**GIVEN PASSAGE:**
========================

# I finall have Tivo



## Wedgecon (Jul 13, 2002)

After 3 years of Dishplayer use, I am now enjoying my two tunners on Tivo...Dang I should have done this a long time ago...The Tivo is so much more than a Dishplayer was and 10 times more than a then 508 I almost went for...


----------



## hikerak (Jan 8, 2003)

What TIVO are you using? Did you go with the lifetime payment? How loud is it ? 
Any info is appreciated as I am in the process of deciding what to do???? 721 or tivo with the lifetime subscription... I am looking for 2-3 years of use and would not record a lot I don't think.... I also had the 7100 but got sick of all the problems. Thanks, Matt


----------



## hikerak (Jan 8, 2003)

BTW why am I a "Lurker" if I am registered?


----------



## scooper (Apr 22, 2002)

It's a function of how many posts you've made.


----------



## Guest (Jan 10, 2003)

DirecTV isnt offering lifetime any more to new subscribers.


----------



## Wedgecon (Jul 13, 2002)

> _Originally posted by hikerak _
> *What TIVO are you using? Did you go with the lifetime payment? How loud is it ?
> Any info is appreciated as I am in the process of deciding what to do???? 721 or tivo with the lifetime subscription... I am looking for 2-3 years of use and would not record a lot I don't think.... I also had the 7100 but got sick of all the problems. Thanks, Matt *


I bought a Sony SAT T-60 Series 1 Tivo from American Satalite for $209.00. The other series 1 brands can be had for $164.00 I bought the Sony because all of the rest of my AV equipment is Sony. The other brands are the same except for the remote and the Sony has the ability to archive to a Sony VCR via A IR Blaster.

The $209 included shipping and instalation.

As mentioned DirecTV does not offer the lifetime option, but the TIVO service is $4.99 per month or free if you have the top of the line package.

========================

**DATA SEGMENT:**
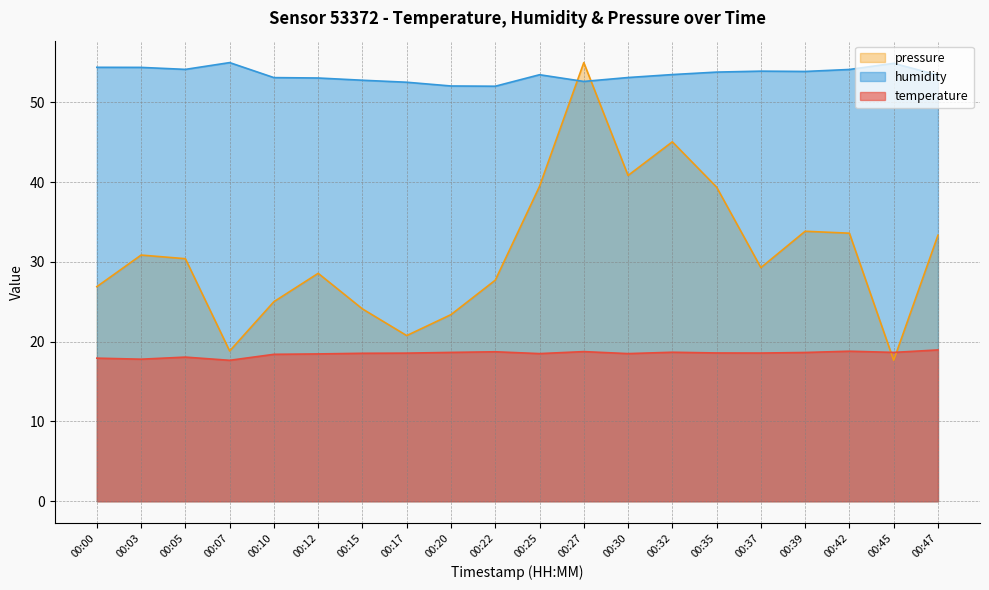

In temperature, how many points are lower than both neighbors (excluding endpoints)?

6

========================

**PROBLEM TO WORK ON:** In the TiVo forum thread, what price did Wedgecon pay for the Sony TiVo, and what did that price include?

**RESPONSE AREA:** $209.00, which included shipping and installation.